> [Dataset]:

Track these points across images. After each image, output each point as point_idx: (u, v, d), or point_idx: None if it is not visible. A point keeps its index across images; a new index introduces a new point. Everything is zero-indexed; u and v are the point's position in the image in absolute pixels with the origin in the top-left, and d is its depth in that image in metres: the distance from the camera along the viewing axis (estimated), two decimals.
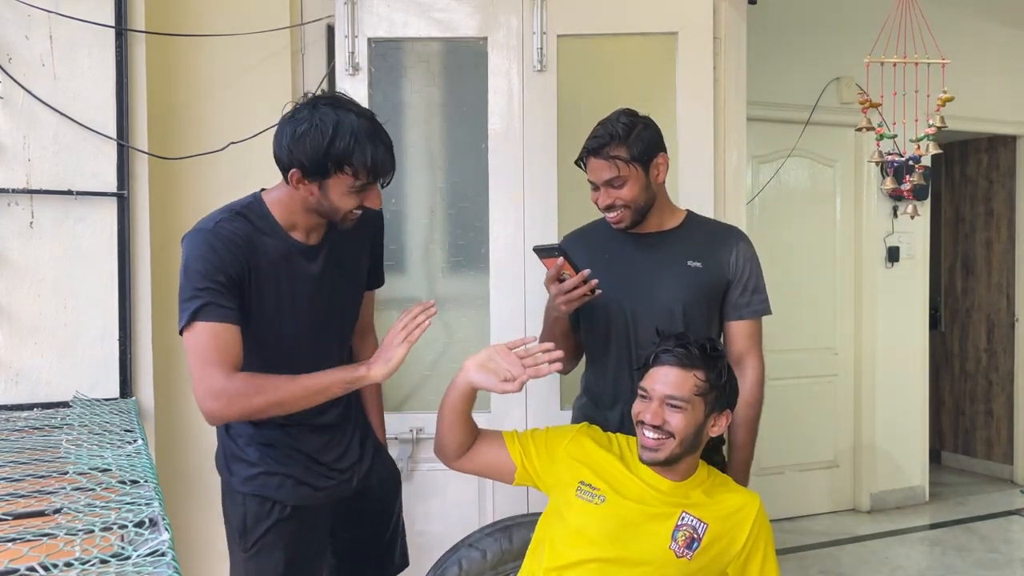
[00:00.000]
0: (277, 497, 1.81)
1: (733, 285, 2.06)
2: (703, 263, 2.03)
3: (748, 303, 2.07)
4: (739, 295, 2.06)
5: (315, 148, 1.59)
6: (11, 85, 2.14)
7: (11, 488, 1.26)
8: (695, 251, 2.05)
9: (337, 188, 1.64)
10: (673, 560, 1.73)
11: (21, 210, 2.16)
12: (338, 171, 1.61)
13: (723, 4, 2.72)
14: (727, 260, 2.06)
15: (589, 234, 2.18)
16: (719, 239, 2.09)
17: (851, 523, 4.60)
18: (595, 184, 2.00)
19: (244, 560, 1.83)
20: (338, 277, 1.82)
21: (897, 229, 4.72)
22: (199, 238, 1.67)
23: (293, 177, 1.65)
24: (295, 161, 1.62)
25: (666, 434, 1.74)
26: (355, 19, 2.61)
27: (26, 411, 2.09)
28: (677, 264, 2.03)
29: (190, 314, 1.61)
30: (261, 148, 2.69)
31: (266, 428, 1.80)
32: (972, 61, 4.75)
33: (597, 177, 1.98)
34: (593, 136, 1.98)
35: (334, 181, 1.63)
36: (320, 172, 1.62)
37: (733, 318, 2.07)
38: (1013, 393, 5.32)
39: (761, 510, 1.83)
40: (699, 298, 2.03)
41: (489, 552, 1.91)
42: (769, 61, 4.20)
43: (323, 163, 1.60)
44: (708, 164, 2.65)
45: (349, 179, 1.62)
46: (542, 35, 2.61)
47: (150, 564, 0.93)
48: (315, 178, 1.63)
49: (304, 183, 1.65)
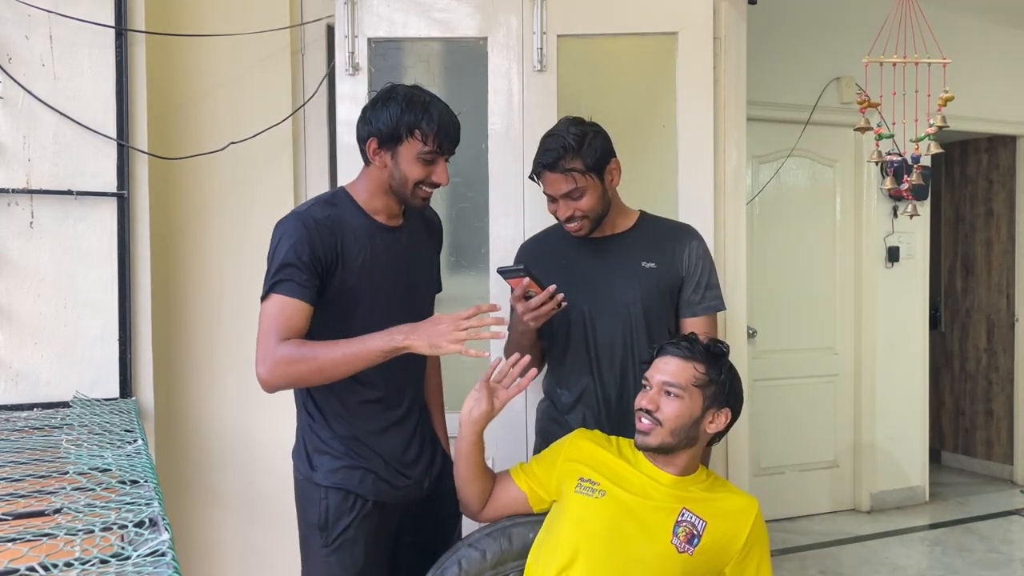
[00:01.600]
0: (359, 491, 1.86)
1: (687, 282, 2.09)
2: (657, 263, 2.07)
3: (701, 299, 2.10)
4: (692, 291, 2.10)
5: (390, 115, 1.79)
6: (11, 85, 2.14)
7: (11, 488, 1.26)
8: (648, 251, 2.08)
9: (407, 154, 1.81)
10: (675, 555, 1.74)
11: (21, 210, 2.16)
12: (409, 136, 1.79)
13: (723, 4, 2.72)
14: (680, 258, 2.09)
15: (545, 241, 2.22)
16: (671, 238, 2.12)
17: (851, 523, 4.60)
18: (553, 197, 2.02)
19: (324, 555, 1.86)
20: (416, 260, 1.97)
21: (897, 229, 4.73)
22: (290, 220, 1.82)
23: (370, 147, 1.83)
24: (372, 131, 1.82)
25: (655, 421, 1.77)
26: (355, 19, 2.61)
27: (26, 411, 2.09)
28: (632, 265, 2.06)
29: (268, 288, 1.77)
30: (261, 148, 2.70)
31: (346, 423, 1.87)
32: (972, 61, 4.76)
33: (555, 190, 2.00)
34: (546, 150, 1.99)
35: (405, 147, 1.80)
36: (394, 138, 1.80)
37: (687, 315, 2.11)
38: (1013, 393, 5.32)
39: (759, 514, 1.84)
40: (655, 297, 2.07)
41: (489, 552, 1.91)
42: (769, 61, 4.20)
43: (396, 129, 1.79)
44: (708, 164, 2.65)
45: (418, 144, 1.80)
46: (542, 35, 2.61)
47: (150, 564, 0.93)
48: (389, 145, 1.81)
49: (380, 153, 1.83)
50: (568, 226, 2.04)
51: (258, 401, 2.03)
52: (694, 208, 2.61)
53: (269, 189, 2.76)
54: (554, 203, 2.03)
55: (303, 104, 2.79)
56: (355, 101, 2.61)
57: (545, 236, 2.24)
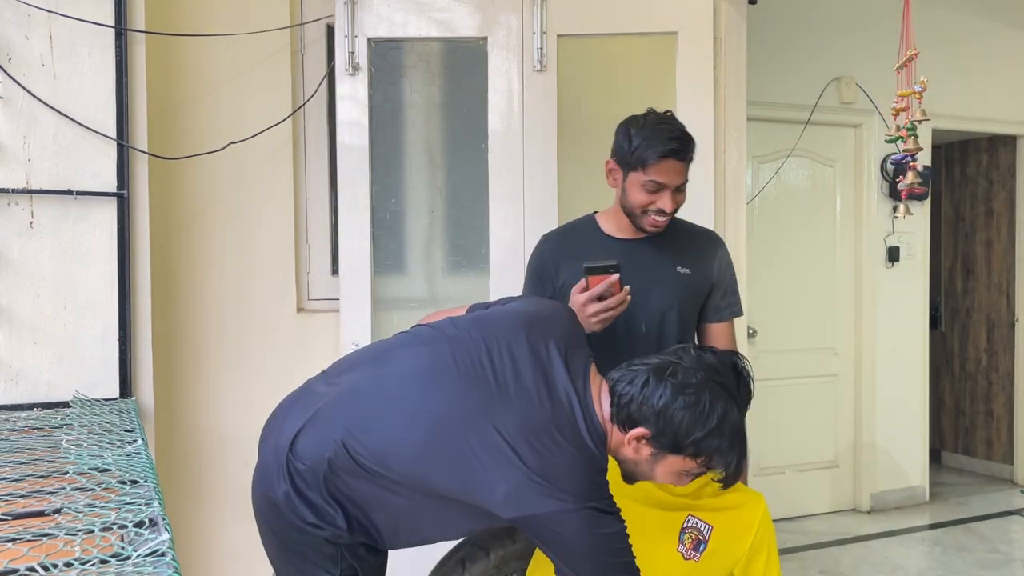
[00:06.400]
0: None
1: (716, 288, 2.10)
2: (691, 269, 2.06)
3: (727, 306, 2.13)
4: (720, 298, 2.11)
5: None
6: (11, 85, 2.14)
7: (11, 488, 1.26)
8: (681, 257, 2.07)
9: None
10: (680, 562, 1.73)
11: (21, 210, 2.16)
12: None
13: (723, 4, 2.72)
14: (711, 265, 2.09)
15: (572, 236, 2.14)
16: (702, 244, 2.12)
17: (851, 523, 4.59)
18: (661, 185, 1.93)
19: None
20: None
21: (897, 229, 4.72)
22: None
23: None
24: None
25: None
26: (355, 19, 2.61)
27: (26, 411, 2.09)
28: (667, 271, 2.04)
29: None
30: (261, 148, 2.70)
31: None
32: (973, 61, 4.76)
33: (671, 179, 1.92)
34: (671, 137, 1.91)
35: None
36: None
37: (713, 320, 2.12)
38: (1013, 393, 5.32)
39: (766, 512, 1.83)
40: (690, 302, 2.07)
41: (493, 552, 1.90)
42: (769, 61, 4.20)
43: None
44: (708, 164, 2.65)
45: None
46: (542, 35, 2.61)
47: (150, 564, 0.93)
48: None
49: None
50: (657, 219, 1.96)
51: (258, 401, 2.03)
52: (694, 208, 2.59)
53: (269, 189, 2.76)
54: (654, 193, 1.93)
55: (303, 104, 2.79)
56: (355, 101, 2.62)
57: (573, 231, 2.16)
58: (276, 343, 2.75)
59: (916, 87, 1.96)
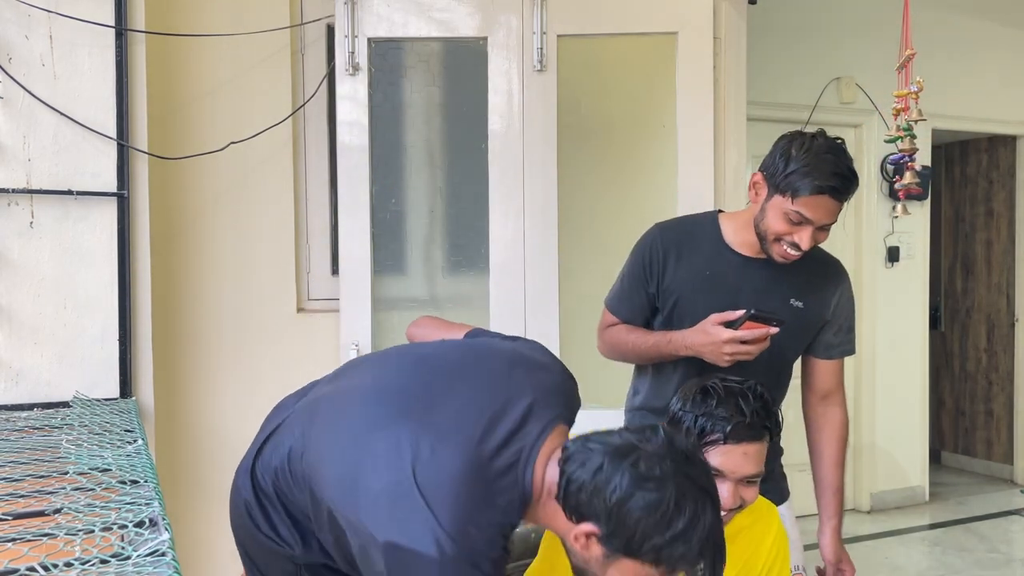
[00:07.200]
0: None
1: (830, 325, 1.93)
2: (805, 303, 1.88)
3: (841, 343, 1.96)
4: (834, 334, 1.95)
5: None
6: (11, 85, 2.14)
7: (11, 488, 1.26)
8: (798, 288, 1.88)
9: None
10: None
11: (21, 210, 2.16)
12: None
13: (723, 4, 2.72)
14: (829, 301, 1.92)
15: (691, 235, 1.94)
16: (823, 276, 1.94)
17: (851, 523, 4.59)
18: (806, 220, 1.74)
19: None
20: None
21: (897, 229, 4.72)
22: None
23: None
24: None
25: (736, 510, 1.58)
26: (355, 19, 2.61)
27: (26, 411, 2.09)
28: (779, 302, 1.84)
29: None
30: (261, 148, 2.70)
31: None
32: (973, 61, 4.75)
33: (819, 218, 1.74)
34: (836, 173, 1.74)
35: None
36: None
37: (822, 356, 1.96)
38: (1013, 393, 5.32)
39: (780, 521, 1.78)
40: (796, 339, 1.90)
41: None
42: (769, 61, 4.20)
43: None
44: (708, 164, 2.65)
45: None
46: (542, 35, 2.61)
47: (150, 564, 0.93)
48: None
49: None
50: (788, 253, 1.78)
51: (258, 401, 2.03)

> [Problem details]:
Leave out the pictures. Transcribe only the lines above, from the first through the one that contains "48: (315, 178, 1.63)".

> [Result of the task]:
Track these points across images. After each image, output each point as point_idx: (u, v, d), or point_idx: None if it is not visible. A point keeps its index across images; a new index introduces a new point. Everything is zero-indexed; u and v are the point's position in the image in absolute pixels with the origin in the top-left, and d is its depth in that image in metres: the distance from the camera along the viewing axis (estimated), two decimals.
[00:00.000]
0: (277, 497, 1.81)
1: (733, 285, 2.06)
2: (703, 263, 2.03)
3: (748, 303, 2.07)
4: (739, 295, 2.06)
5: (315, 148, 1.59)
6: (11, 85, 2.14)
7: (11, 488, 1.26)
8: (695, 251, 2.05)
9: (337, 188, 1.64)
10: (673, 560, 1.73)
11: (21, 210, 2.16)
12: (338, 171, 1.61)
13: (723, 4, 2.72)
14: (727, 260, 2.06)
15: (589, 234, 2.18)
16: (719, 239, 2.09)
17: (851, 523, 4.60)
18: (595, 184, 2.00)
19: (244, 560, 1.83)
20: (338, 277, 1.82)
21: (897, 229, 4.72)
22: (199, 238, 1.67)
23: (293, 177, 1.65)
24: (295, 161, 1.62)
25: (666, 434, 1.74)
26: (355, 19, 2.61)
27: (26, 411, 2.09)
28: (677, 264, 2.03)
29: (190, 314, 1.61)
30: (261, 148, 2.69)
31: (266, 428, 1.80)
32: (972, 61, 4.75)
33: (597, 177, 1.98)
34: (593, 136, 1.98)
35: (334, 181, 1.63)
36: (320, 172, 1.62)
37: (733, 318, 2.07)
38: (1013, 393, 5.32)
39: (761, 510, 1.83)
40: (699, 298, 2.03)
41: (489, 552, 1.91)
42: (769, 61, 4.20)
43: (323, 163, 1.60)
44: (708, 164, 2.65)
45: (349, 179, 1.62)
46: (542, 35, 2.61)
47: (150, 564, 0.93)
48: (315, 178, 1.63)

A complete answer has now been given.